DOCUMENT SECTION |
<<<<

The demercaptanized naphtha stream in line 114 may be fed to the light stripper column 120. The light stripper column 120 may be in downstream communication with the mercaptan oxidation reactor 112 to provide a light stripper bottoms stream comprising disulfides and olefins in line 128. In an aspect, the light stripper bottoms stream predominantly comprises disulfides. In various embodiments, the demercaptanized naphtha stream in line 114 may be stripped in the presence of an inert stripping medium. In accordance with an exemplary embodiment as shown in the FIGURE, the demercaptanized naphtha stream in line 114 may be passed through a demercaptan heat exchanger 116 to be heated by heat exchange with the hydrodesulfurized naphtha stream in line 146 before being fed to the light stripper column 120. The demercaptanized naphtha stream in line 114 may be stripped in the light stripper column 120 to provide a treated light naphtha stream in line 124 and a light stripper bottoms stream in line 128. In accordance with an instant embodiment as discussed, the treated light naphtha stream may be recovered from an overhead of the light stripper column 120 in line 124. An overhead stream from the light stripper column 120 may be condensed and separated in a receiver with a net overhead gas being taken out in line 126 and a portion of the condensed liquid being refluxed back to the light stripper column 120 to obtain another portion of the condensed liquid in the treated light naphtha stream in line 124. The net overhead gas may be taken out in line 126 from the receiver and may be passed to an off-gas scrubber (not shown). In an aspect, the cut-point of the treated light naphtha stream in the light stripper column 120 may be in range of about 60° C. (140° F.) to about 70° C. (158° F.) such that light stripper bottoms stream in line 128 predominantly comprises disulfides.

>>>>

SOURCE INFORMATION |
<<<<

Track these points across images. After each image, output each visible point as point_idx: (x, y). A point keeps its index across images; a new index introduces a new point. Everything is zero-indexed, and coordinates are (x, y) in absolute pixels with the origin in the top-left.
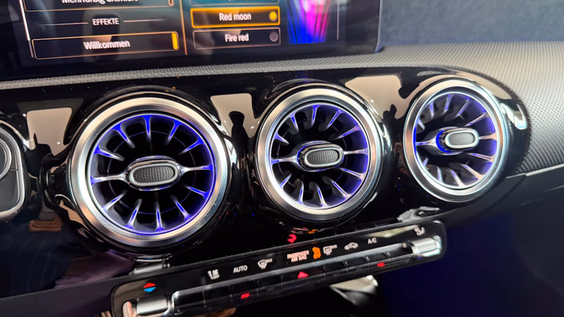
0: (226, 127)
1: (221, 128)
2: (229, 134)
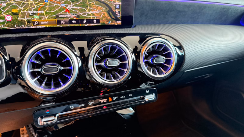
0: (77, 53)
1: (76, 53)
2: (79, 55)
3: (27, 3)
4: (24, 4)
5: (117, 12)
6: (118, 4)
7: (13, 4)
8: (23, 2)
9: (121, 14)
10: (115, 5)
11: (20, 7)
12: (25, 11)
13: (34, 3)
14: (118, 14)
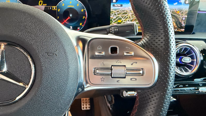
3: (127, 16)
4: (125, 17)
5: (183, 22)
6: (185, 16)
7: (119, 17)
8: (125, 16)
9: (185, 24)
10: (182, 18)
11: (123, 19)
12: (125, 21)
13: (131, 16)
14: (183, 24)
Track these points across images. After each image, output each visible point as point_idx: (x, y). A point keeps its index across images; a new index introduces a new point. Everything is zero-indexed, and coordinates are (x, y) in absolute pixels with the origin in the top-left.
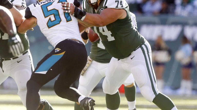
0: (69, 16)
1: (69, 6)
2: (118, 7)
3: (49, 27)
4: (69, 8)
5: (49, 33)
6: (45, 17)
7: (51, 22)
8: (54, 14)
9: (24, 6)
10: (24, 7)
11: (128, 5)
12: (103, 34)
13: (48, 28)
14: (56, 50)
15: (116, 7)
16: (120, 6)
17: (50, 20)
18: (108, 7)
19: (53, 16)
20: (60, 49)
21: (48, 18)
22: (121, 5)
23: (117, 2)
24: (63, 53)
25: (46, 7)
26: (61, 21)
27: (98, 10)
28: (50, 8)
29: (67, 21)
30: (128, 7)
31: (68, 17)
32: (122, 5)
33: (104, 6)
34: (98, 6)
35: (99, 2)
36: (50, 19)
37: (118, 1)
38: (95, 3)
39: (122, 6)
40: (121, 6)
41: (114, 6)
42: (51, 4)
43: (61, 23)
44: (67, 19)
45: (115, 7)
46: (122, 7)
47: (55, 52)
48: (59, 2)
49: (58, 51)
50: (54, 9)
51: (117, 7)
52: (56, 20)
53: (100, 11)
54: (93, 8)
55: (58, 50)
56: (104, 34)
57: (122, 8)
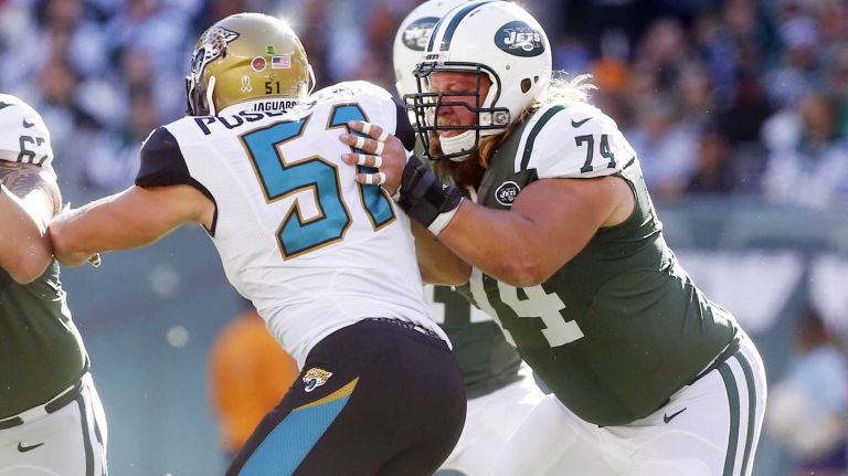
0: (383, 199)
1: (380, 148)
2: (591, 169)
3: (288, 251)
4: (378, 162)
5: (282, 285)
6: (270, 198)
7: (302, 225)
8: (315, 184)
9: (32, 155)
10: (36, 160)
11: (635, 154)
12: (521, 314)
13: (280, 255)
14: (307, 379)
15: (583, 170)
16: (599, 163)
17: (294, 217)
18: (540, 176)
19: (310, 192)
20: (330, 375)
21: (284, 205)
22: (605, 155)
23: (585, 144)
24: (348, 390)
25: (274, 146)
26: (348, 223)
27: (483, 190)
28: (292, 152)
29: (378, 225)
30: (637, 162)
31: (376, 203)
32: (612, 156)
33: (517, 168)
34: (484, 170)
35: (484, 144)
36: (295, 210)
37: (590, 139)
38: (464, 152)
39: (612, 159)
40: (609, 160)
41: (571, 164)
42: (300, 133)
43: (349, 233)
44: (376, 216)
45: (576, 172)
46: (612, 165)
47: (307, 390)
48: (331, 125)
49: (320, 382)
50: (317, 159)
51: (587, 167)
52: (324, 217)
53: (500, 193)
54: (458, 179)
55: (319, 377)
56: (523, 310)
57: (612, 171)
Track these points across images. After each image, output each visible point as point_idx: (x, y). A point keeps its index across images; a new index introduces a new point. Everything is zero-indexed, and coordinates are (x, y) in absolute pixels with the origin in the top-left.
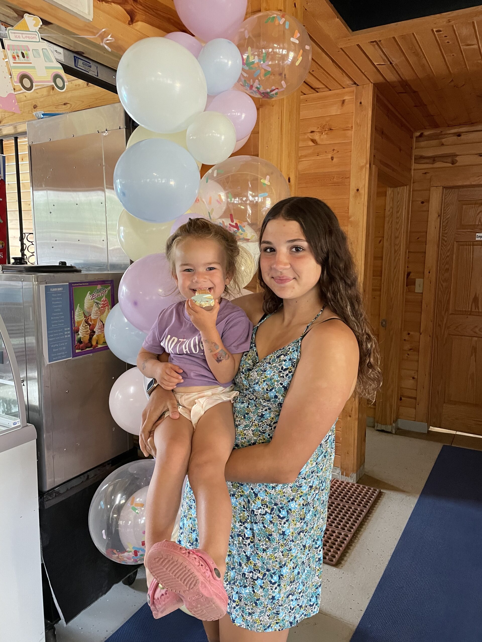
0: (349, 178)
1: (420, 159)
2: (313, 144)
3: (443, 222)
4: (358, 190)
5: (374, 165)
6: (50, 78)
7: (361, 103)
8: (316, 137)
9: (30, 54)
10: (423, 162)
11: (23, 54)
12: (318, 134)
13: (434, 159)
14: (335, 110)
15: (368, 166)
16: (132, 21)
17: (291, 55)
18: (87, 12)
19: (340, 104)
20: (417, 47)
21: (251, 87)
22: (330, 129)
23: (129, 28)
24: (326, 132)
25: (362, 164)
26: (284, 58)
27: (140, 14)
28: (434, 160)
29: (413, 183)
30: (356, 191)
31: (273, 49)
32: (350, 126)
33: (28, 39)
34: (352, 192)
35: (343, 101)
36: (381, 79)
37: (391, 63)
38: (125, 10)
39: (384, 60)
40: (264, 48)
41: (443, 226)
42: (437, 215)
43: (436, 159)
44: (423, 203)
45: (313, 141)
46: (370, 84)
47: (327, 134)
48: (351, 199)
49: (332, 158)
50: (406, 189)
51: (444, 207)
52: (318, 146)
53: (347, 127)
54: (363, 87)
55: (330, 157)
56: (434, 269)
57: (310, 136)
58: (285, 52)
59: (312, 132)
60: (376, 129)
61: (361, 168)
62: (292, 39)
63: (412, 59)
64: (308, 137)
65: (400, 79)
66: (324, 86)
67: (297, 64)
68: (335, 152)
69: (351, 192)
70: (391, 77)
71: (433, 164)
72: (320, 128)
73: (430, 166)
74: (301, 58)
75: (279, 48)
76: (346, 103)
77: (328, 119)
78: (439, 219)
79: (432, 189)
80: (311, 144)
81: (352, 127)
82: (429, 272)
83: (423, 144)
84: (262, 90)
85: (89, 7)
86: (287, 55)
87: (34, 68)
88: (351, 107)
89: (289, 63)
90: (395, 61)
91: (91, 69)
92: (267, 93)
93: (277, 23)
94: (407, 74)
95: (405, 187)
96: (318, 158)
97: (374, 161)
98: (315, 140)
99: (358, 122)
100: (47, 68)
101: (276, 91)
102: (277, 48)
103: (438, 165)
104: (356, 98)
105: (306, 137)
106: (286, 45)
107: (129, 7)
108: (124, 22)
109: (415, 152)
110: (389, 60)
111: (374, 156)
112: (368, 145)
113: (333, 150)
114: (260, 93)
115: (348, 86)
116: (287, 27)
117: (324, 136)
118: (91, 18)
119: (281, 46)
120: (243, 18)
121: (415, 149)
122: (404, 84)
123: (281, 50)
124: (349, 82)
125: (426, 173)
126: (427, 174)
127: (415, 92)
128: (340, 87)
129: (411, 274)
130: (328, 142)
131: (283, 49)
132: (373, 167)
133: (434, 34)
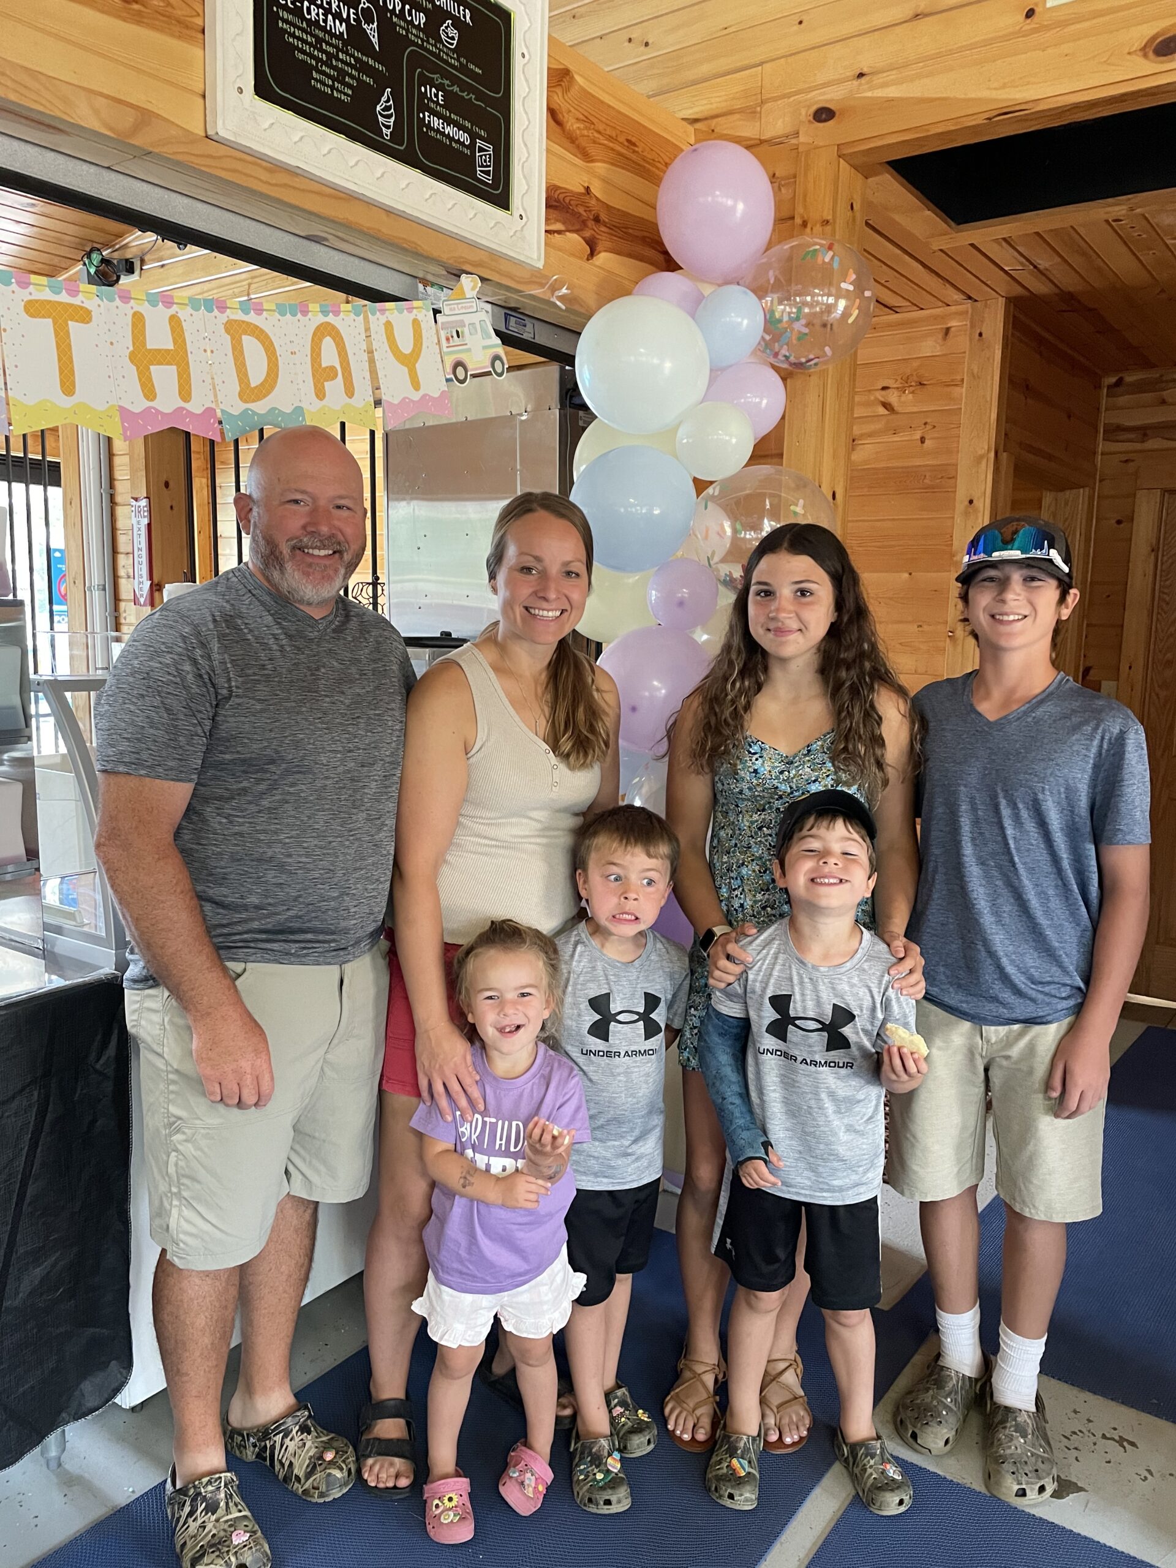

>>>>

TO DO |
1. In the passage on naphtha stripping, what temperature range is given for the cut-point of the treated light naphtha stream in the light stripper column?
2. Render this sentence from the passage on naphtha stripping in Spanish: "The net overhead gas may be taken out in line 126 from the receiver and may be passed to an off-gas scrubber (not shown)."
3. Pick up the passage on naphtha stripping right after its final sentence and keep writing.
The rows have nothing to do with the passage on naphtha stripping.

ANSWERS FOR THE EXERCISE |
1. About 60° C. (140° F.) to about 70° C. (158° F.).

2. El gas neto de cabeza puede extraerse por la línea 126 desde el receptor y puede enviarse a un depurador de gases residuales (no mostrado).

3.
Referring back to the naphtha splitter column 106, the heavy naphtha stream in the naphtha splitter bottoms line 110 may be passed to a hydrodesulfurization reactor 144 to hydrodesulfurize the heavy naphtha stream. Accordingly, the heavy naphtha stream in naphtha splitter bottoms line 110 bypasses the mercaptan oxidation reactor 112. Consequently, the mercaptan oxidation reactor 112 is out of communication with naphtha splitter bottoms line 110. In accordance with an exemplary embodiment as shown in the FIGURE, the heavy naphtha stream in naphtha splitter bottoms line 110 passes through a surge drum 130, a first heavy heat exchanger 132 and a second heavy heat exchanger 134 and the di-olefin saturation reactor 136 before being passed to the hydrodesulfurization reactor 144. In accordance with an exemplary embodiment, the first heavy heat exchanger 132 may be a start-up heat exchanger which may be used only to heat the incoming feed from the naphtha splitter 106 during start-up phase. In an aspect, a steam stream may be used for heat exchange with the heavy naphtha stream in naphtha splitter bottoms line 110 to heat the heavy naphtha stream in the first heavy heat exchanger 132. Further, the heavy naphtha stream is heat exchanged with a hydrodesulfurized naphtha stream in line 146 in the second heavy heat exchanger 134 to heat the heavy naphtha stream.
The di-olefin saturation reactor 136 selectively hydrogenates the diolefins present in the heavy naphtha stream while minimizing mono-olefin hydrogenation. One non-limiting exemplary selective hydrogenation catalyst comprises a metal oxide on alumina. The metals are preferably selected from Group VIII and Group VI in the Periodic Table and may include nickel and molybdenum. The di-olefin saturation reactor 136 may have an operating temperature in the range of 140° to 210° C. and pressure is in the range of 25 to 30 kg/cm2 g. In various embodiments, make-up hydrogen in line 135 may be added to the heavy naphtha stream before being fed to the di-olefin saturation reactor 136. A selectively hydrogenated heavy naphtha stream in line 138 may be withdrawn from the di-olefin saturation reactor 136 and mixed with the light stripper bottoms stream in line 128 to provide a mixed stream in line 140.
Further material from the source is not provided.